::: TASK MATERIAL
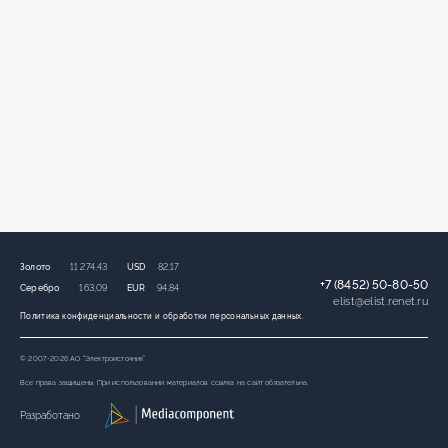
Золото
11 274,43
USD
82,17
+7 (8452) 50-80-50
Серебро
163,09
EUR
94,84
elist
@
elist.renet.ru
Политика конфиденциальности и обработки персональных данных.
© 2007-2026 АО “Электроисточник”
Все права защищены. При использовании материалов ссылка на сайт обязательна.
Разработано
::::::
● **THE PROBLEM**
Your answer must be the entries repeated exactly, with no pictures.

● **ANSWER**
Золото
11 274,43
USD
82,17
+7 (8452) 50-80-50
Серебро
163,09
EUR
94,84
elist
@
elist.renet.ru
Политика конфиденциальности и обработки персональных данных.
© 2007-2026 АО “Электроисточник”
Все права защищены. При использовании материалов ссылка на сайт обязательна.
Разработано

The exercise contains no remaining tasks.